4. Chores Around the House 

There is always a chunk of our day scheduled for getting things done around the house.  I try to always incorporate Hudson. Sometimes he just watches me or wanders off to play independently in the playroom, but sometimes he grabs the broom or his pretend lawn mower and goes around the house “working.”  This is a win-win because I get things done around the house, while he imagines and helps me through play.

5. Bounce House

Set up something fun in your living room or playroom that is typically not up.  It could be a tent, a fort, a ball pit, or a bounce house.  We have this bounce house.  It is not very big, but it already has been a well-worth it investment.  As a family, we seem to always end up hanging out in the bounce house after dinner.  In these scary and uncertain times, I feel pretty certain I will look back to our evenings spent in the bounce house with great fondness. There has been a whole lot of laughter happening in that little house- Nala (our 80 lb. golden) even joins and things get real crazy.

6. Songs + Dance 

We usually break out the Greg & Steve tunes midmorning.  This is a fun way to transition between activities and is a great way to burn off some extra energy before nap time.  Here are a few songs, that are especially great for dancing with your toddlers:

7. Leave Things Out 

Here’s the honest truth, our house currently is chaos.  And this is entirely intentional. Part of it is laziness, but part of it is strategic.  There are TONS of invitations to play all over our house for Hudson. He can jump in his bounce house, he can color on his chalk board, he can pretend play with his trains, he can practice his baseball swing on his tee.  I am simply leaving things out all over to invite him to play. This creates a very messy house, but it is not like we are having guests over anytime soon and it takes the pressure off of me to constantly entertain.

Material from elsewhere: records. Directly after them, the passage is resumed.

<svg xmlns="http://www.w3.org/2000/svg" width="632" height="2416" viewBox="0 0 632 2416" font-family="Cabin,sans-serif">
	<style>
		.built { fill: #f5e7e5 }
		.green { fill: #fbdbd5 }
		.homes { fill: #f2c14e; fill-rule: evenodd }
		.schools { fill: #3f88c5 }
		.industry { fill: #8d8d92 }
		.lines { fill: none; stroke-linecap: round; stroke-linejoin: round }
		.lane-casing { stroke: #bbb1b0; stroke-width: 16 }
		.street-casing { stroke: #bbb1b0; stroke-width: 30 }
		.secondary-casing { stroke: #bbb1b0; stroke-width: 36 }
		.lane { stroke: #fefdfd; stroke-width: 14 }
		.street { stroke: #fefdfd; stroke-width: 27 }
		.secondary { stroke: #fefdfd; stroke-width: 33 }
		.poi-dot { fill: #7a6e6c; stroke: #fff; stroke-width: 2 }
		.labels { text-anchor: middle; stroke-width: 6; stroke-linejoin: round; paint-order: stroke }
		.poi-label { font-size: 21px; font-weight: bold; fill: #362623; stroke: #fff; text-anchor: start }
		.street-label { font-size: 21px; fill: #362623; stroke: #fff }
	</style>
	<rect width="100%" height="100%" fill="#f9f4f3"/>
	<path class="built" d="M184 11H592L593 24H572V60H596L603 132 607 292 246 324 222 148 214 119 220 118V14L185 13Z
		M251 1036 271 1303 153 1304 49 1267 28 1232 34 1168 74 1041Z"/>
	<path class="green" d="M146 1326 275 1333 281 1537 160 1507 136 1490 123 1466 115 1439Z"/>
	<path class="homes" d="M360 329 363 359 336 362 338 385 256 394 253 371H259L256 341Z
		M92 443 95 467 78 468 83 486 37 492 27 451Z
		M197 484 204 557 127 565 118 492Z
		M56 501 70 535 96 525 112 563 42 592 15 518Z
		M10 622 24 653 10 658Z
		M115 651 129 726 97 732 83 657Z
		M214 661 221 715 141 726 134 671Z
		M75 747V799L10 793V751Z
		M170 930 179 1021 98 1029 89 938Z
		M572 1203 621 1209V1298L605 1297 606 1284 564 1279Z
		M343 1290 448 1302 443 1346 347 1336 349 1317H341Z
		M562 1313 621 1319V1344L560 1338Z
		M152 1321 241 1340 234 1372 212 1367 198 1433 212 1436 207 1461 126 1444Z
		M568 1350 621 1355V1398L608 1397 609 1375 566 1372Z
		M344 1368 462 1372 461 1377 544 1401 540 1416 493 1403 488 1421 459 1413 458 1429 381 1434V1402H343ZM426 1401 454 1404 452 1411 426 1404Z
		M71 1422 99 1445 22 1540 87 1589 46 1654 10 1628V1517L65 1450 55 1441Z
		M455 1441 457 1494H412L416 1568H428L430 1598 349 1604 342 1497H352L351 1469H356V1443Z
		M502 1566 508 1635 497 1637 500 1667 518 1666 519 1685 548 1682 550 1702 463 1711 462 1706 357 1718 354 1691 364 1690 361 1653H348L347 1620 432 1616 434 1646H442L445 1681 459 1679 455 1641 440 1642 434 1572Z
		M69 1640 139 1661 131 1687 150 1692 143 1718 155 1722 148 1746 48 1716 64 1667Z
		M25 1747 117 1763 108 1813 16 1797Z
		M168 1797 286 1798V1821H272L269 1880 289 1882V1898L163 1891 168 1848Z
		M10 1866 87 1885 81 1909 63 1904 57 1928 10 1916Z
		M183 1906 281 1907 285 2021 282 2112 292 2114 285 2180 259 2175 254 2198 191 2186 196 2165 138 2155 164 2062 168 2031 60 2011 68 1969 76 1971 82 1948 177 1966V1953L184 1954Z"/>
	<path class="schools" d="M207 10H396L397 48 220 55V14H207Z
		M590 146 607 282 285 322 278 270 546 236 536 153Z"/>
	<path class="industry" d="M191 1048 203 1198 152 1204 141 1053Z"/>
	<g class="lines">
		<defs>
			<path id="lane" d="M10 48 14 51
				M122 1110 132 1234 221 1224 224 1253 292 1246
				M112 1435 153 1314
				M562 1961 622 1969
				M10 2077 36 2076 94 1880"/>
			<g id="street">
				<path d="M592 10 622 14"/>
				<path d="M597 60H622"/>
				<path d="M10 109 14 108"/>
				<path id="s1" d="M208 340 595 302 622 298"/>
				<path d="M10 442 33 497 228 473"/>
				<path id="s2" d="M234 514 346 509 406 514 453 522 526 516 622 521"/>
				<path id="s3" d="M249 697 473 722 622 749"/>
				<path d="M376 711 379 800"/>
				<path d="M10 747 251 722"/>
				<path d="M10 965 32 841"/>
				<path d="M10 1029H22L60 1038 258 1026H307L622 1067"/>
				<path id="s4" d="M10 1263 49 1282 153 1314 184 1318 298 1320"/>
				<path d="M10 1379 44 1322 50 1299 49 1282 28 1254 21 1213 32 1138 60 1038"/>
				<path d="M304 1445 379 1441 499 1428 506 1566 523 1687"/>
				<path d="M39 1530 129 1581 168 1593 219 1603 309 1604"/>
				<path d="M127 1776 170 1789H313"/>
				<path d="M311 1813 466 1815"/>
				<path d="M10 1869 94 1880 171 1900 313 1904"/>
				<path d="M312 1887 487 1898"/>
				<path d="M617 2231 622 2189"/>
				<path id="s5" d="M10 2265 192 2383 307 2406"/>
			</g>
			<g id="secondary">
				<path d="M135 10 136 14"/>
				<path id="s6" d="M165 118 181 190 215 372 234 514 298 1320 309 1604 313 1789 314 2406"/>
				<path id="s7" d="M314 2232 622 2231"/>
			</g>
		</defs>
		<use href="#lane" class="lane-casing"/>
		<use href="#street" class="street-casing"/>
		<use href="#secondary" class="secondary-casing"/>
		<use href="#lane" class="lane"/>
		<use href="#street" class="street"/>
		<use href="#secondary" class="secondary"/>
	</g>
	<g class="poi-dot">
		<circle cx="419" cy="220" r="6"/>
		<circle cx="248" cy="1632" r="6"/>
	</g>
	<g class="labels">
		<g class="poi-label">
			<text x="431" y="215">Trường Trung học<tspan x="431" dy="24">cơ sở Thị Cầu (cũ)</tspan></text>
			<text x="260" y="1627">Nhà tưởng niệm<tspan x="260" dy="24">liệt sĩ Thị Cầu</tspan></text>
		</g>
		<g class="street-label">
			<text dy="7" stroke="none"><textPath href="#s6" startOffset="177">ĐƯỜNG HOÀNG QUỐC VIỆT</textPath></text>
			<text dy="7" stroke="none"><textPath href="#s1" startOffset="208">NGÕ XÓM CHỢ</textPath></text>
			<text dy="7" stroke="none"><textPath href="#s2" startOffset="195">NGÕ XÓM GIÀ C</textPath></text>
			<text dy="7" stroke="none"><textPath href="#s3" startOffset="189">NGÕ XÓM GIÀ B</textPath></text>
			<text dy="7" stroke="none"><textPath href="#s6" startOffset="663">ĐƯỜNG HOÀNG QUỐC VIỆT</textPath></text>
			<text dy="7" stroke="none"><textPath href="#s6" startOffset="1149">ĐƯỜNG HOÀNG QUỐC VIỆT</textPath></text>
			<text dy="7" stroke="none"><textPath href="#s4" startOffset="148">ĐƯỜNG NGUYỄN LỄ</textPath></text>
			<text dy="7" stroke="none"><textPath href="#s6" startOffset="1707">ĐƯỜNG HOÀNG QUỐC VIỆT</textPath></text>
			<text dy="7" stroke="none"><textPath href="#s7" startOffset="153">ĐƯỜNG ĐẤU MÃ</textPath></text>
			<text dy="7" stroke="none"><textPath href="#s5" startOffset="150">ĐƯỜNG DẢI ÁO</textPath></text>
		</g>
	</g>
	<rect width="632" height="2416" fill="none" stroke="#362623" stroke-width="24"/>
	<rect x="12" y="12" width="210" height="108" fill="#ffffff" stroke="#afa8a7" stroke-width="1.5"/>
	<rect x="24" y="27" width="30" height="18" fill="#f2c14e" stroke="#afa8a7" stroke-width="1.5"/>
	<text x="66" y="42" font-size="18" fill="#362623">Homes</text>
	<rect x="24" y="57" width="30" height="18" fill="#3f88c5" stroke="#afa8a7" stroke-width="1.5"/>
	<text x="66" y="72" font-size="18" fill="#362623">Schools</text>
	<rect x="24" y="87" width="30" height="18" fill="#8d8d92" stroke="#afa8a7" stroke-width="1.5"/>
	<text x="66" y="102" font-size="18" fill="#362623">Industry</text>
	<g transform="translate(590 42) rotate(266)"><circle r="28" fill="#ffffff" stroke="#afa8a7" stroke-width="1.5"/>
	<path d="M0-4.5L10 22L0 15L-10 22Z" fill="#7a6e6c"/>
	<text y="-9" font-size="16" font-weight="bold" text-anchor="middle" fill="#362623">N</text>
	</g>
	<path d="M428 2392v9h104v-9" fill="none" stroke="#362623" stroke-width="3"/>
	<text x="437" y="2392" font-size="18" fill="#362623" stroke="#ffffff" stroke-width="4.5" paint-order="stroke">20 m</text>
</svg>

8. FaceTime Family/Friends

This has been a great way for him to still have social interactions and see the people he loves most!  We have been doing this almost daily. It has been the perfect way for both of us to feel more connected. Not to mention, great for him to practice names.

9. Make Cards

So far, we have made 2 birthday cards and one thank-you card to our amazing pool man.  This is an easy “art project” and Hudson is at the age where he LOVES giving things to people he cares about.  We don’t have a ton of art supplies, so I have kept it really simple with crayons and card stock. For auntie’s birthday card, we even broke out the water colors.  I am not very creative or artsy, so making cards is a great way to incorporate some art + also teach Hudson the importance of appreciating those we care and love for.  

10. Scooter 

Self-explanatory. Lots of indoor and outdoor scootering happening over here.  

11. Mud Play

I will be honest, I have been on Pinterest more than ever recently.  And it gets pretty overwhelming. I am all about simple activities with few supplies and ingredients needed.  When I saw this mud play recipe, I knew it was perfect.  You just combine water, flour, and cocoa powder.  And there you go, the best smelling mud ever. It was perfect for creating dinosaur and truck tracks on paper.  

12. Window Clings 

If you are able to make a quick trip to the dollar store, they have really cute Easter window clings.  This was very entertaining for Hudson.  He especially likes the gel clings, which I am not crazy about because it attracts dog hair and H always ends up ripping them.  But it is just $1 and entertains him, so still worth it in my book. The day we brought them out, he kept going back to the window to rearrange the bunny and the chick. 

Okay, I am going to stop here. This is becoming too long.  Here is the bottomline: use this time wisely. Soak it in and appreciate it for what it is.  Sit in the quiet, the slow, the mundane. Don’t feel like you need to do all things.  Keep it simple. Invite your little ones along in your ordinary days and take lots and lots of bubble baths.